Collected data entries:
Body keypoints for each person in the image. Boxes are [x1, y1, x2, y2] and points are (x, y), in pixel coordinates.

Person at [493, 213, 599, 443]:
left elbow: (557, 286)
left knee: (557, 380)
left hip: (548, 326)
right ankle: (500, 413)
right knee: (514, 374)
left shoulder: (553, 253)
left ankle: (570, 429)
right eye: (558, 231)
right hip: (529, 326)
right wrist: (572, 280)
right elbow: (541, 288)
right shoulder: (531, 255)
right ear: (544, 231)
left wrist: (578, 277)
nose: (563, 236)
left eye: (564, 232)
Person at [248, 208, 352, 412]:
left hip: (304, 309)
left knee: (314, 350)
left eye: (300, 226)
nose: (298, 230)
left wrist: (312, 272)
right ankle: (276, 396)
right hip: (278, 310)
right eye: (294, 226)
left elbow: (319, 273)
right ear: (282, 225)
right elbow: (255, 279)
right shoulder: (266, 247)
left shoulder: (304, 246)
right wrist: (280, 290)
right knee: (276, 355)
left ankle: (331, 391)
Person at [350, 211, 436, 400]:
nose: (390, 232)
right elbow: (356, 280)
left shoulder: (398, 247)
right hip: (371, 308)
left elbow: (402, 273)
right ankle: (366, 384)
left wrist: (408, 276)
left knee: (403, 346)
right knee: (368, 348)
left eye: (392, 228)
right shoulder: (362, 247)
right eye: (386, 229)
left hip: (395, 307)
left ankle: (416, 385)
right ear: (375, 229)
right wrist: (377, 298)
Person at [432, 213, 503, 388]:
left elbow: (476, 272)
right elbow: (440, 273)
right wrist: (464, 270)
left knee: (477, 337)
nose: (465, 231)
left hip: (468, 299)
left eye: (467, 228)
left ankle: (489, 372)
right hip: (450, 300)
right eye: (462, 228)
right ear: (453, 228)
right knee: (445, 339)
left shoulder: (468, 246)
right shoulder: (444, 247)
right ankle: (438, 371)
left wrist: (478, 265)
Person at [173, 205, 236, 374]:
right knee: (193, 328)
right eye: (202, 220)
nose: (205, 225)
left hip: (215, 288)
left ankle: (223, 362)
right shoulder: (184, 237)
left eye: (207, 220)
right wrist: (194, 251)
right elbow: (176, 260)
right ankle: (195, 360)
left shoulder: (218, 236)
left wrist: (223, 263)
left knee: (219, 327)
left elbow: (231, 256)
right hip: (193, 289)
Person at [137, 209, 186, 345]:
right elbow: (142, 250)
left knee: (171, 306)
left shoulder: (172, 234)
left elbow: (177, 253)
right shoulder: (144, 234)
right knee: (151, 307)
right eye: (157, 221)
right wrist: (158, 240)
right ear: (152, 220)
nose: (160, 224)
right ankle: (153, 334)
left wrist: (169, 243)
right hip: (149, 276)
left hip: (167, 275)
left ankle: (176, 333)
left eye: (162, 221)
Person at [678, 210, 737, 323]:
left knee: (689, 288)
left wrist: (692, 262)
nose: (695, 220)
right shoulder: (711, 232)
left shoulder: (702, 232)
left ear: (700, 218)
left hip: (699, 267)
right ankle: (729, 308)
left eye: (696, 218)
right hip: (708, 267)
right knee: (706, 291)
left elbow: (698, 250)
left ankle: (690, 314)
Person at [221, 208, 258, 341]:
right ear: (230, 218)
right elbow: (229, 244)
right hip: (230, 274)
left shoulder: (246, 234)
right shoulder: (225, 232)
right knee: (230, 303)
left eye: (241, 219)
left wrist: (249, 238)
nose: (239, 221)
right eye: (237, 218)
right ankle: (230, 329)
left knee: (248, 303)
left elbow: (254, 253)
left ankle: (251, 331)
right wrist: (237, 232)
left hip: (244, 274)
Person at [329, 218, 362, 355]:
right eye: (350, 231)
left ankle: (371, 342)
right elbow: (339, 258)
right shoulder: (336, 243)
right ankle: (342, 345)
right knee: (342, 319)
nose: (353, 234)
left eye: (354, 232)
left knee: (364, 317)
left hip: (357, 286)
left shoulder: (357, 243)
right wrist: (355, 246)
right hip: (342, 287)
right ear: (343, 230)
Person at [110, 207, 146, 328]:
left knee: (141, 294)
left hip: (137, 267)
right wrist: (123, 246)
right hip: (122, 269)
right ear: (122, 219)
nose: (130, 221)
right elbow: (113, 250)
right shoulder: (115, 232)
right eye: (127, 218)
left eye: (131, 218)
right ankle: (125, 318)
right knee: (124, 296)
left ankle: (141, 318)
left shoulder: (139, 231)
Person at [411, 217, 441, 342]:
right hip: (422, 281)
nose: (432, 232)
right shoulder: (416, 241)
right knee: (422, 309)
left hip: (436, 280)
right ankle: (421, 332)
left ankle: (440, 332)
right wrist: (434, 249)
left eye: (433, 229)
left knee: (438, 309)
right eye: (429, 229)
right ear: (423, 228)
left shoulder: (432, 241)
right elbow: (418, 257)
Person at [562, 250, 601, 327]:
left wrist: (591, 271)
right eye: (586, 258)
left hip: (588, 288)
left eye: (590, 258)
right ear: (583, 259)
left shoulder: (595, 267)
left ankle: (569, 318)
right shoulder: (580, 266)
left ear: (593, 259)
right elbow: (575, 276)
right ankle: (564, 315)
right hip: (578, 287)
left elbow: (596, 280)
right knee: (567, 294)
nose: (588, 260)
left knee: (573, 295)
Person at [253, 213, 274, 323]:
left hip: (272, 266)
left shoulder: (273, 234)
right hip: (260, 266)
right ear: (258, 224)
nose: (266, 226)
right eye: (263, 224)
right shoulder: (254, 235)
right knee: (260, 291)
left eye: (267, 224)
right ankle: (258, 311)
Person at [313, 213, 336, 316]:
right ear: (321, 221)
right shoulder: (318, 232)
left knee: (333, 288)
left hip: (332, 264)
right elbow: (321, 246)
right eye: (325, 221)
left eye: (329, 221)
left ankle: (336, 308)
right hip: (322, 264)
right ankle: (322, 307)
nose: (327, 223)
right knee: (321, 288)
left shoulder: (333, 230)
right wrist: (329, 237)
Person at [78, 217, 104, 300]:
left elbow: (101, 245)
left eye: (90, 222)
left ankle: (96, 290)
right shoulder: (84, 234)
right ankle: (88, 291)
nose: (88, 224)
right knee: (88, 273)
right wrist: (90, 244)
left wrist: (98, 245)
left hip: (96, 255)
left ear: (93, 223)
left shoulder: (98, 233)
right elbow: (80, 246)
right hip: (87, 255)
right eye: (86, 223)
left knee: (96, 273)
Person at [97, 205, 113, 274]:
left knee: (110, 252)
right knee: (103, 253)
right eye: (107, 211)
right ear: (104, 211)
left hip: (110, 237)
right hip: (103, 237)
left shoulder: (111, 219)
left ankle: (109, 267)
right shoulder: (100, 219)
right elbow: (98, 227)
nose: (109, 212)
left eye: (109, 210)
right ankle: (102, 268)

### Exercise requirements
Each record must be reproduced exactly. Keep every one.

### Answer below
Body keypoints for each person in the image. Boxes are [x1, y1, x2, y2] and points are (x, y), in pixel coordinates.

Person at [493, 213, 599, 443]:
left elbow: (557, 286)
left knee: (557, 380)
left hip: (548, 326)
right ankle: (500, 413)
right knee: (514, 374)
left shoulder: (553, 253)
left ankle: (570, 429)
right eye: (558, 231)
right hip: (529, 326)
right wrist: (572, 280)
right elbow: (541, 288)
right shoulder: (531, 255)
right ear: (544, 231)
left wrist: (578, 277)
nose: (563, 236)
left eye: (564, 232)
Person at [248, 208, 352, 412]:
left hip: (304, 309)
left knee: (314, 350)
left eye: (300, 226)
nose: (298, 230)
left wrist: (312, 272)
right ankle: (276, 396)
right hip: (278, 310)
right eye: (294, 226)
left elbow: (319, 273)
right ear: (282, 225)
right elbow: (255, 279)
right shoulder: (266, 247)
left shoulder: (304, 246)
right wrist: (280, 290)
right knee: (276, 355)
left ankle: (331, 391)
Person at [350, 211, 436, 400]:
nose: (390, 232)
right elbow: (356, 280)
left shoulder: (398, 247)
right hip: (371, 308)
left elbow: (402, 273)
right ankle: (366, 384)
left wrist: (408, 276)
left knee: (403, 346)
right knee: (368, 348)
left eye: (392, 228)
right shoulder: (362, 247)
right eye: (386, 229)
left hip: (395, 307)
left ankle: (416, 385)
right ear: (375, 229)
right wrist: (377, 298)
Person at [432, 213, 503, 388]:
left elbow: (476, 272)
right elbow: (440, 273)
right wrist: (464, 270)
left knee: (477, 337)
nose: (465, 231)
left hip: (468, 299)
left eye: (467, 228)
left ankle: (489, 372)
right hip: (450, 300)
right eye: (462, 228)
right ear: (453, 228)
right knee: (445, 339)
left shoulder: (468, 246)
right shoulder: (444, 247)
right ankle: (438, 371)
left wrist: (478, 265)
Person at [173, 205, 236, 374]:
right knee: (193, 328)
right eye: (202, 220)
nose: (205, 225)
left hip: (215, 288)
left ankle: (223, 362)
right shoulder: (184, 237)
left eye: (207, 220)
right wrist: (194, 251)
right elbow: (176, 260)
right ankle: (195, 360)
left shoulder: (218, 236)
left wrist: (223, 263)
left knee: (219, 327)
left elbow: (231, 256)
right hip: (193, 289)
Person at [137, 209, 186, 345]:
right elbow: (142, 250)
left knee: (171, 306)
left shoulder: (172, 234)
left elbow: (177, 253)
right shoulder: (144, 234)
right knee: (151, 307)
right eye: (157, 221)
right wrist: (158, 240)
right ear: (152, 220)
nose: (160, 224)
right ankle: (153, 334)
left wrist: (169, 243)
right hip: (149, 276)
left hip: (167, 275)
left ankle: (176, 333)
left eye: (162, 221)
Person at [678, 210, 737, 323]:
left knee: (689, 288)
left wrist: (692, 262)
nose: (695, 220)
right shoulder: (711, 232)
left shoulder: (702, 232)
left ear: (700, 218)
left hip: (699, 267)
right ankle: (729, 308)
left eye: (696, 218)
right hip: (708, 267)
right knee: (706, 291)
left elbow: (698, 250)
left ankle: (690, 314)
Person at [221, 208, 258, 341]:
right ear: (230, 218)
right elbow: (229, 244)
right hip: (230, 274)
left shoulder: (246, 234)
right shoulder: (225, 232)
right knee: (230, 303)
left eye: (241, 219)
left wrist: (249, 238)
nose: (239, 221)
right eye: (237, 218)
right ankle: (230, 329)
left knee: (248, 303)
left elbow: (254, 253)
left ankle: (251, 331)
right wrist: (237, 232)
left hip: (244, 274)
Person at [329, 218, 362, 355]:
right eye: (350, 231)
left ankle: (371, 342)
right elbow: (339, 258)
right shoulder: (336, 243)
right ankle: (342, 345)
right knee: (342, 319)
nose: (353, 234)
left eye: (354, 232)
left knee: (364, 317)
left hip: (357, 286)
left shoulder: (357, 243)
right wrist: (355, 246)
right hip: (342, 287)
right ear: (343, 230)
Person at [110, 207, 146, 328]:
left knee: (141, 294)
left hip: (137, 267)
right wrist: (123, 246)
right hip: (122, 269)
right ear: (122, 219)
nose: (130, 221)
right elbow: (113, 250)
right shoulder: (115, 232)
right eye: (127, 218)
left eye: (131, 218)
right ankle: (125, 318)
right knee: (124, 296)
left ankle: (141, 318)
left shoulder: (139, 231)
Person at [411, 217, 441, 342]:
right hip: (422, 281)
nose: (432, 232)
right shoulder: (416, 241)
right knee: (422, 309)
left hip: (436, 280)
right ankle: (421, 332)
left ankle: (440, 332)
right wrist: (434, 249)
left eye: (433, 229)
left knee: (438, 309)
right eye: (429, 229)
right ear: (423, 228)
left shoulder: (432, 241)
right elbow: (418, 257)
Person at [562, 250, 601, 327]:
left wrist: (591, 271)
right eye: (586, 258)
left hip: (588, 288)
left eye: (590, 258)
right ear: (583, 259)
left shoulder: (595, 267)
left ankle: (569, 318)
right shoulder: (580, 266)
left ear: (593, 259)
right elbow: (575, 276)
right ankle: (564, 315)
right hip: (578, 287)
left elbow: (596, 280)
right knee: (567, 294)
nose: (588, 260)
left knee: (573, 295)
Person at [253, 213, 274, 323]:
left hip: (272, 266)
left shoulder: (273, 234)
right hip: (260, 266)
right ear: (258, 224)
nose: (266, 226)
right eye: (263, 224)
right shoulder: (254, 235)
right knee: (260, 291)
left eye: (267, 224)
right ankle: (258, 311)
Person at [313, 213, 336, 316]:
right ear: (321, 221)
right shoulder: (318, 232)
left knee: (333, 288)
left hip: (332, 264)
right elbow: (321, 246)
right eye: (325, 221)
left eye: (329, 221)
left ankle: (336, 308)
right hip: (322, 264)
right ankle: (322, 307)
nose: (327, 223)
right knee: (321, 288)
left shoulder: (333, 230)
right wrist: (329, 237)
Person at [78, 217, 104, 300]:
left elbow: (101, 245)
left eye: (90, 222)
left ankle: (96, 290)
right shoulder: (84, 234)
right ankle: (88, 291)
nose: (88, 224)
right knee: (88, 273)
right wrist: (90, 244)
left wrist: (98, 245)
left hip: (96, 255)
left ear: (93, 223)
left shoulder: (98, 233)
right elbow: (80, 246)
right hip: (87, 255)
right eye: (86, 223)
left knee: (96, 273)
Person at [97, 205, 113, 274]:
left knee: (110, 252)
right knee: (103, 253)
right eye: (107, 211)
right ear: (104, 211)
left hip: (110, 237)
right hip: (103, 237)
left shoulder: (111, 219)
left ankle: (109, 267)
right shoulder: (100, 219)
right elbow: (98, 227)
nose: (109, 212)
left eye: (109, 210)
right ankle: (102, 268)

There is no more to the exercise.